Reproduce the listing below line for line, leaving every word and symbol unchanged.

======

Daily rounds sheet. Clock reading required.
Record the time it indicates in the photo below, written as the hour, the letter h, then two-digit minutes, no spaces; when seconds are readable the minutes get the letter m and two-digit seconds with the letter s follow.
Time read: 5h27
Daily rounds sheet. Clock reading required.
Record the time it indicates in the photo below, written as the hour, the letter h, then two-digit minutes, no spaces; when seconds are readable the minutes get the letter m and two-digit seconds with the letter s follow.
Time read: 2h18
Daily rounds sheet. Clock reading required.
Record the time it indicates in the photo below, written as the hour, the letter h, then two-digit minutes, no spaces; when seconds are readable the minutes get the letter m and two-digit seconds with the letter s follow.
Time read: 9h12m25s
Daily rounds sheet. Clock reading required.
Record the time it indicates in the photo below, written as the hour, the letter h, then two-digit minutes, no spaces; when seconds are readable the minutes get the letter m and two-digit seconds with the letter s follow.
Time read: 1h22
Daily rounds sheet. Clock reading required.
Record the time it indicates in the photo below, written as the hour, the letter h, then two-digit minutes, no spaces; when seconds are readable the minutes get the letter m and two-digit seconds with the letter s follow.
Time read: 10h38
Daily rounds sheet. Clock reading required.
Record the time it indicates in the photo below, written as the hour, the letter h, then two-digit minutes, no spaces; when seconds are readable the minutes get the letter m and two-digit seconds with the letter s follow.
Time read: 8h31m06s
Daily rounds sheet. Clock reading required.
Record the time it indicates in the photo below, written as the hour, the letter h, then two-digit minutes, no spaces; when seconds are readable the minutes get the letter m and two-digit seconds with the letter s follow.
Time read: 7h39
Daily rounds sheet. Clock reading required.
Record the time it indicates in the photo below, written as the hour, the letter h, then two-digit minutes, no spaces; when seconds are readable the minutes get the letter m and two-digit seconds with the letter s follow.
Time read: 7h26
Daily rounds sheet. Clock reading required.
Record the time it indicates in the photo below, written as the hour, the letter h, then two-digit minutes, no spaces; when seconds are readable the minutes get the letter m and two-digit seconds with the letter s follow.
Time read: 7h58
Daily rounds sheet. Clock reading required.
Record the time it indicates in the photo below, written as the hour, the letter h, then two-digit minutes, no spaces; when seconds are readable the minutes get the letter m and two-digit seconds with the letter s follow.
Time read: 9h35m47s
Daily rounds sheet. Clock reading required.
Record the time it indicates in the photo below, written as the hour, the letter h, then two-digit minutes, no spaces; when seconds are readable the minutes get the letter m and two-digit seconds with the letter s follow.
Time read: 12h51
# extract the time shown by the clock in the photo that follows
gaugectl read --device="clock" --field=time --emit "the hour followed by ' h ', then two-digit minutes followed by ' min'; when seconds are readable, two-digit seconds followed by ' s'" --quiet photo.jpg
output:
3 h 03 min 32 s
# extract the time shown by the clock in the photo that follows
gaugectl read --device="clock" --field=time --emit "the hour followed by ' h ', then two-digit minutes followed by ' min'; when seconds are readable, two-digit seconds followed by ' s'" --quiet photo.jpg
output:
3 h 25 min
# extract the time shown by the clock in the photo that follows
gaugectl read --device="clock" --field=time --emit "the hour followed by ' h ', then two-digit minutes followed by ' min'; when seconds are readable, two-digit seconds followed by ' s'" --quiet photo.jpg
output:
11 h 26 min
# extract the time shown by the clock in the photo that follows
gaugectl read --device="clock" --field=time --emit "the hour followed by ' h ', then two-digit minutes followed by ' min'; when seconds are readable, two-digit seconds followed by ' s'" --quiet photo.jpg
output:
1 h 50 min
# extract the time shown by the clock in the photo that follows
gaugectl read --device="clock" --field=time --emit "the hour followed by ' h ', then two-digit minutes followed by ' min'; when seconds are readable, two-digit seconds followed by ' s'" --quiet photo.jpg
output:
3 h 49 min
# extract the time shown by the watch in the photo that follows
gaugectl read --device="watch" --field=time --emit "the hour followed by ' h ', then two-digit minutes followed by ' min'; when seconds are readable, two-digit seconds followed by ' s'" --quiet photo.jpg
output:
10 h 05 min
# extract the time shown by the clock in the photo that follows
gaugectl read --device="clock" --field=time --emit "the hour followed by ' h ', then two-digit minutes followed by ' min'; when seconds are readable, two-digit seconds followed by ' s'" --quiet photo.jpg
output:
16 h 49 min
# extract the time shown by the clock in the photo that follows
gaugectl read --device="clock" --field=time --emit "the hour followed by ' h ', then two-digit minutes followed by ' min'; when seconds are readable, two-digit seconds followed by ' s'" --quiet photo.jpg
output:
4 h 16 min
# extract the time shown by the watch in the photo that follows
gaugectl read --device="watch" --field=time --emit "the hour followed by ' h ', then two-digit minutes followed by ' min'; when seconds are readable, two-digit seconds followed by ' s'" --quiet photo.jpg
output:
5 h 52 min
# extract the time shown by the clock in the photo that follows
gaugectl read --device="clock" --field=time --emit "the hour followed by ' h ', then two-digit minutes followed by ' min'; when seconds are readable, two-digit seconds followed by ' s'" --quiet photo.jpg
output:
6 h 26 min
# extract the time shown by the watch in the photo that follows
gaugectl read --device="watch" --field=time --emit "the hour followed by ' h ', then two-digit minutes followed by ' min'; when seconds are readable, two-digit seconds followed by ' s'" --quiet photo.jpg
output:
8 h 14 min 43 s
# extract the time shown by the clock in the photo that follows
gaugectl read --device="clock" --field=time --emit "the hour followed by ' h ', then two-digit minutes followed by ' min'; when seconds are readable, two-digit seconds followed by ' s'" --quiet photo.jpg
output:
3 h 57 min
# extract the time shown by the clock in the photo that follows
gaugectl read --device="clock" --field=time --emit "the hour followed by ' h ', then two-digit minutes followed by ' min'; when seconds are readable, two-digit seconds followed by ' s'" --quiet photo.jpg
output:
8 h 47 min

======

§ Task response
Daily rounds sheet. Clock reading required.
Record the time it indicates in the photo below, written as the hour, the letter h, then two-digit minutes, no spaces; when seconds are readable the minutes get the letter m and two-digit seconds with the letter s follow.
Time read: 5h27
Daily rounds sheet. Clock reading required.
Record the time it indicates in the photo below, written as the hour, the letter h, then two-digit minutes, no spaces; when seconds are readable the minutes get the letter m and two-digit seconds with the letter s follow.
Time read: 2h18
Daily rounds sheet. Clock reading required.
Record the time it indicates in the photo below, written as the hour, the letter h, then two-digit minutes, no spaces; when seconds are readable the minutes get the letter m and two-digit seconds with the letter s follow.
Time read: 9h12m25s
Daily rounds sheet. Clock reading required.
Record the time it indicates in the photo below, written as the hour, the letter h, then two-digit minutes, no spaces; when seconds are readable the minutes get the letter m and two-digit seconds with the letter s follow.
Time read: 1h22
Daily rounds sheet. Clock reading required.
Record the time it indicates in the photo below, written as the hour, the letter h, then two-digit minutes, no spaces; when seconds are readable the minutes get the letter m and two-digit seconds with the letter s follow.
Time read: 10h38
Daily rounds sheet. Clock reading required.
Record the time it indicates in the photo below, written as the hour, the letter h, then two-digit minutes, no spaces; when seconds are readable the minutes get the letter m and two-digit seconds with the letter s follow.
Time read: 8h31m06s
Daily rounds sheet. Clock reading required.
Record the time it indicates in the photo below, written as the hour, the letter h, then two-digit minutes, no spaces; when seconds are readable the minutes get the letter m and two-digit seconds with the letter s follow.
Time read: 7h39
Daily rounds sheet. Clock reading required.
Record the time it indicates in the photo below, written as the hour, the letter h, then two-digit minutes, no spaces; when seconds are readable the minutes get the letter m and two-digit seconds with the letter s follow.
Time read: 7h26
Daily rounds sheet. Clock reading required.
Record the time it indicates in the photo below, written as the hour, the letter h, then two-digit minutes, no spaces; when seconds are readable the minutes get the letter m and two-digit seconds with the letter s follow.
Time read: 7h58
Daily rounds sheet. Clock reading required.
Record the time it indicates in the photo below, written as the hour, the letter h, then two-digit minutes, no spaces; when seconds are readable the minutes get the letter m and two-digit seconds with the letter s follow.
Time read: 9h35m47s
Daily rounds sheet. Clock reading required.
Record the time it indicates in the photo below, written as the hour, the letter h, then two-digit minutes, no spaces; when seconds are readable the minutes get the letter m and two-digit seconds with the letter s follow.
Time read: 12h51
# extract the time shown by the clock in the photo that follows
gaugectl read --device="clock" --field=time --emit "the hour followed by ' h ', then two-digit minutes followed by ' min'; when seconds are readable, two-digit seconds followed by ' s'" --quiet photo.jpg
output:
3 h 03 min 32 s
# extract the time shown by the clock in the photo that follows
gaugectl read --device="clock" --field=time --emit "the hour followed by ' h ', then two-digit minutes followed by ' min'; when seconds are readable, two-digit seconds followed by ' s'" --quiet photo.jpg
output:
3 h 25 min
# extract the time shown by the clock in the photo that follows
gaugectl read --device="clock" --field=time --emit "the hour followed by ' h ', then two-digit minutes followed by ' min'; when seconds are readable, two-digit seconds followed by ' s'" --quiet photo.jpg
output:
11 h 26 min
# extract the time shown by the clock in the photo that follows
gaugectl read --device="clock" --field=time --emit "the hour followed by ' h ', then two-digit minutes followed by ' min'; when seconds are readable, two-digit seconds followed by ' s'" --quiet photo.jpg
output:
1 h 50 min
# extract the time shown by the clock in the photo that follows
gaugectl read --device="clock" --field=time --emit "the hour followed by ' h ', then two-digit minutes followed by ' min'; when seconds are readable, two-digit seconds followed by ' s'" --quiet photo.jpg
output:
3 h 49 min
# extract the time shown by the watch in the photo that follows
gaugectl read --device="watch" --field=time --emit "the hour followed by ' h ', then two-digit minutes followed by ' min'; when seconds are readable, two-digit seconds followed by ' s'" --quiet photo.jpg
output:
10 h 05 min
# extract the time shown by the clock in the photo that follows
gaugectl read --device="clock" --field=time --emit "the hour followed by ' h ', then two-digit minutes followed by ' min'; when seconds are readable, two-digit seconds followed by ' s'" --quiet photo.jpg
output:
16 h 49 min
# extract the time shown by the clock in the photo that follows
gaugectl read --device="clock" --field=time --emit "the hour followed by ' h ', then two-digit minutes followed by ' min'; when seconds are readable, two-digit seconds followed by ' s'" --quiet photo.jpg
output:
4 h 16 min
# extract the time shown by the watch in the photo that follows
gaugectl read --device="watch" --field=time --emit "the hour followed by ' h ', then two-digit minutes followed by ' min'; when seconds are readable, two-digit seconds followed by ' s'" --quiet photo.jpg
output:
5 h 52 min
# extract the time shown by the clock in the photo that follows
gaugectl read --device="clock" --field=time --emit "the hour followed by ' h ', then two-digit minutes followed by ' min'; when seconds are readable, two-digit seconds followed by ' s'" --quiet photo.jpg
output:
6 h 26 min
# extract the time shown by the watch in the photo that follows
gaugectl read --device="watch" --field=time --emit "the hour followed by ' h ', then two-digit minutes followed by ' min'; when seconds are readable, two-digit seconds followed by ' s'" --quiet photo.jpg
output:
8 h 14 min 43 s
# extract the time shown by the clock in the photo that follows
gaugectl read --device="clock" --field=time --emit "the hour followed by ' h ', then two-digit minutes followed by ' min'; when seconds are readable, two-digit seconds followed by ' s'" --quiet photo.jpg
output:
3 h 57 min
# extract the time shown by the clock in the photo that follows
gaugectl read --device="clock" --field=time --emit "the hour followed by ' h ', then two-digit minutes followed by ' min'; when seconds are readable, two-digit seconds followed by ' s'" --quiet photo.jpg
output:
8 h 47 min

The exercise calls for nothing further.